Matt Surridge, sales director at MPowered Mortgages, put this down to the cost-of-living crisis forcing households to tighten their finances.
He added: “That being said, we are optimistic that stabilising rates and greater product innovation will likely drive increased activity in the coming months. Inflation falling sharply in October is a sign of good things to come, and we anticipate an upswing in mortgage approval activity after the new year.”
Interest rates on newly drawn mortgages rose by 0.24% to 5.25% in October. Meanwhile the rate on outstanding mortgages came to 3.2%, which was a 0.06% rise compared to the previous month.

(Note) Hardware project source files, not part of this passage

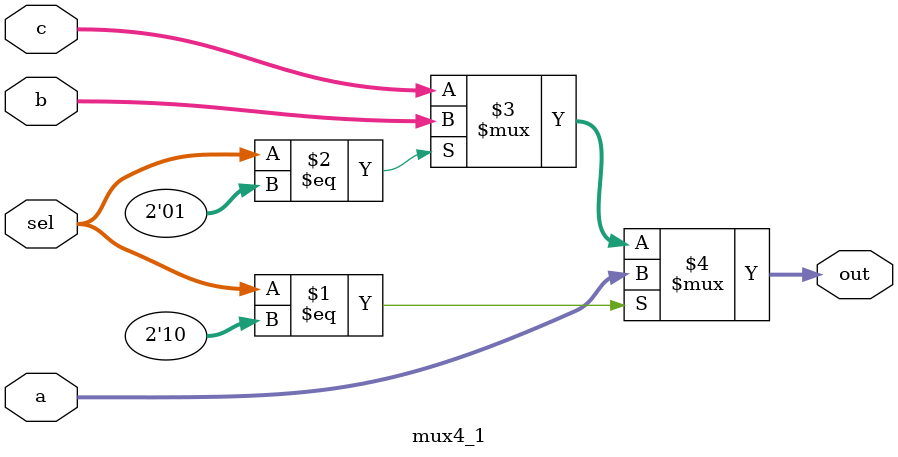
<source format=v>
`timescale 1ns / 1ps

//in fact, this is a mux3_1
module mux4_1(
    input [31:0] a, b, c,
    input [1:0] sel,
    output [31:0] out
    );
    
    assign out = (sel == 2'b10) ? a : (sel == 2'b01) ? b : c;

endmodule

</source>
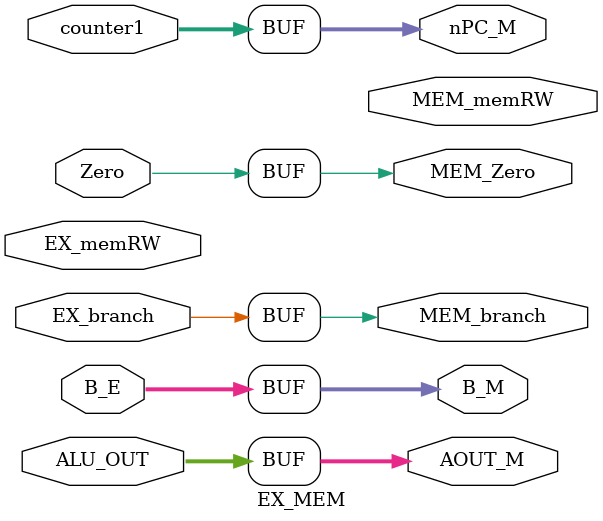
<source format=v>
module EX_MEM (counter1, Zero, ALU_OUT, B_E, EX_branch, EX_memRW, nPC_M, MEM_Zero, AOUT_M, B_M, MEM_branch, MEM_memRW);

    input [31:0] counter1;
    input Zero;
    input [31:0] ALU_OUT;
    input [31:0] B_E;
    input EX_branch;
    input EX_memRW;

    output reg [31:0] nPC_M;
    output reg MEM_Zero;
    output reg [31:0] AOUT_M;
    output reg [31:0] B_M;
    output reg MEM_branch;
    output reg MEM_memRW;

    always @(*) begin
        nPC_M <= counter1;
        MEM_Zero <= Zero;
        AOUT_M <= ALU_OUT;
        B_M <= B_E;
        MEM_branch <= EX_branch;
    end


endmodule
</source>
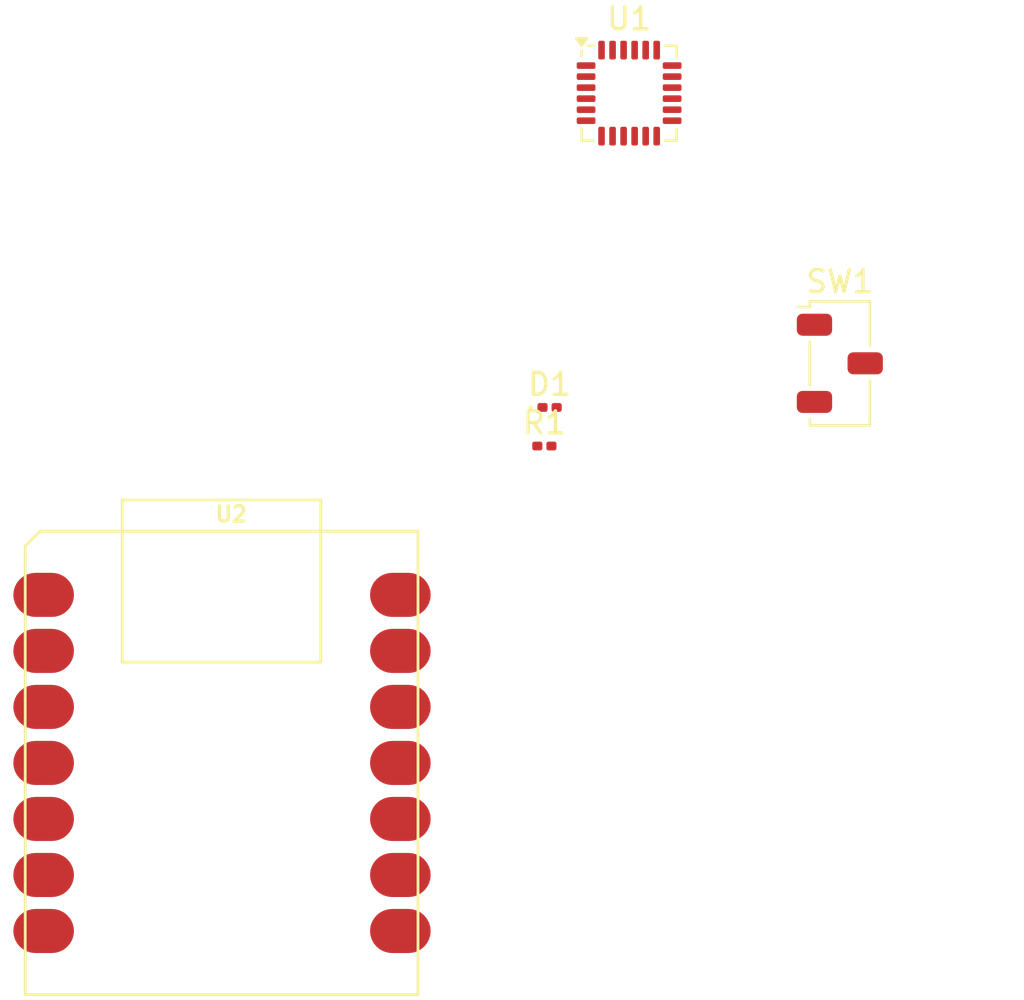
<source format=kicad_pcb>
(kicad_pcb
	(version 20240108)
	(generator "pcbnew")
	(generator_version "8.0")
	(general
		(thickness 1.6)
		(legacy_teardrops no)
	)
	(paper "A4")
	(layers
		(0 "F.Cu" signal)
		(31 "B.Cu" signal)
		(32 "B.Adhes" user "B.Adhesive")
		(33 "F.Adhes" user "F.Adhesive")
		(34 "B.Paste" user)
		(35 "F.Paste" user)
		(36 "B.SilkS" user "B.Silkscreen")
		(37 "F.SilkS" user "F.Silkscreen")
		(38 "B.Mask" user)
		(39 "F.Mask" user)
		(40 "Dwgs.User" user "User.Drawings")
		(41 "Cmts.User" user "User.Comments")
		(42 "Eco1.User" user "User.Eco1")
		(43 "Eco2.User" user "User.Eco2")
		(44 "Edge.Cuts" user)
		(45 "Margin" user)
		(46 "B.CrtYd" user "B.Courtyard")
		(47 "F.CrtYd" user "F.Courtyard")
		(48 "B.Fab" user)
		(49 "F.Fab" user)
		(50 "User.1" user)
		(51 "User.2" user)
		(52 "User.3" user)
		(53 "User.4" user)
		(54 "User.5" user)
		(55 "User.6" user)
		(56 "User.7" user)
		(57 "User.8" user)
		(58 "User.9" user)
	)
	(setup
		(pad_to_mask_clearance 0)
		(allow_soldermask_bridges_in_footprints no)
		(pcbplotparams
			(layerselection 0x00010fc_ffffffff)
			(plot_on_all_layers_selection 0x0000000_00000000)
			(disableapertmacros no)
			(usegerberextensions no)
			(usegerberattributes yes)
			(usegerberadvancedattributes yes)
			(creategerberjobfile yes)
			(dashed_line_dash_ratio 12.000000)
			(dashed_line_gap_ratio 3.000000)
			(svgprecision 4)
			(plotframeref no)
			(viasonmask no)
			(mode 1)
			(useauxorigin no)
			(hpglpennumber 1)
			(hpglpenspeed 20)
			(hpglpendiameter 15.000000)
			(pdf_front_fp_property_popups yes)
			(pdf_back_fp_property_popups yes)
			(dxfpolygonmode yes)
			(dxfimperialunits yes)
			(dxfusepcbnewfont yes)
			(psnegative no)
			(psa4output no)
			(plotreference yes)
			(plotvalue yes)
			(plotfptext yes)
			(plotinvisibletext no)
			(sketchpadsonfab no)
			(subtractmaskfromsilk no)
			(outputformat 1)
			(mirror no)
			(drillshape 1)
			(scaleselection 1)
			(outputdirectory "")
		)
	)
	(net 0 "")
	(net 1 "unconnected-(U1-NC-Pad3)")
	(net 2 "unconnected-(U1-AUX_DA-Pad6)")
	(net 3 "unconnected-(U1-RESV-Pad19)")
	(net 4 "unconnected-(U1-NC-Pad17)")
	(net 5 "unconnected-(U1-NC-Pad4)")
	(net 6 "unconnected-(U1-AD0-Pad9)")
	(net 7 "unconnected-(U1-NC-Pad14)")
	(net 8 "unconnected-(U1-INT-Pad12)")
	(net 9 "unconnected-(U1-RESV-Pad21)")
	(net 10 "Net-(SW1-C)")
	(net 11 "unconnected-(SW1-A-Pad3)")
	(net 12 "GND")
	(net 13 "unconnected-(U1-CLKIN-Pad1)")
	(net 14 "unconnected-(U1-NC-Pad15)")
	(net 15 "unconnected-(U1-CPOUT-Pad20)")
	(net 16 "unconnected-(U1-NC-Pad5)")
	(net 17 "unconnected-(U1-AUX_CL-Pad7)")
	(net 18 "unconnected-(U1-RESV-Pad22)")
	(net 19 "unconnected-(U1-FSYNC-Pad11)")
	(net 20 "+3V3")
	(net 21 "unconnected-(U1-NC-Pad2)")
	(net 22 "unconnected-(U1-NC-Pad16)")
	(net 23 "unconnected-(U1-REGOUT-Pad10)")
	(net 24 "unconnected-(U1-VLOGIC-Pad8)")
	(net 25 "Net-(U1-SCL)")
	(net 26 "Net-(U1-SDA)")
	(net 27 "Net-(D1-A)")
	(net 28 "unconnected-(U2-PA7_A8_D8_SCK-Pad9)")
	(net 29 "unconnected-(U2-PA11_A3_D3-Pad4)")
	(net 30 "unconnected-(U2-PB09_A7_D7_RX-Pad8)")
	(net 31 "unconnected-(U2-PA02_A0_D0-Pad1)")
	(net 32 "unconnected-(U2-PB08_A6_D6_TX-Pad7)")
	(net 33 "unconnected-(U2-PA5_A9_D9_MISO-Pad10)")
	(net 34 "unconnected-(U2-PA4_A1_D1-Pad2)")
	(net 35 "unconnected-(U2-5V-Pad14)")
	(net 36 "unconnected-(U2-PA6_A10_D10_MOSI-Pad11)")
	(net 37 "unconnected-(U2-PA10_A2_D2-Pad3)")
	(footprint "XIAO:MOUDLE14P-SMD-2.54-21X17.8MM" (layer "F.Cu") (at 122.5825 114.61925))
	(footprint "Resistor_SMD:R_0201_0603Metric" (layer "F.Cu") (at 146.11 89.75))
	(footprint "Sensor_Motion:InvenSense_QFN-24_4x4mm_P0.5mm" (layer "F.Cu") (at 149.95 73.75))
	(footprint "LED_SMD:LED_0201_0603Metric" (layer "F.Cu") (at 146.345 88))
	(footprint "Button_Switch_SMD:Nidec_Copal_CAS-120A" (layer "F.Cu") (at 159.5 86))
)

</source>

Alice Haine, personal finance analyst at Bestinvest, said: “Even if interest rates have hit their peak, mortgage rates are still sky-high in comparison to the lows experienced just two years ago.
“Many people emerging from the cheap deals they secured before the tightening cycle are still facing a worrying jump in repayments and with most borrowers on fixed rate mortgages, the drag from high interest rates will continue to have repercussions for mortgage lending – and the property market – for some time to come.”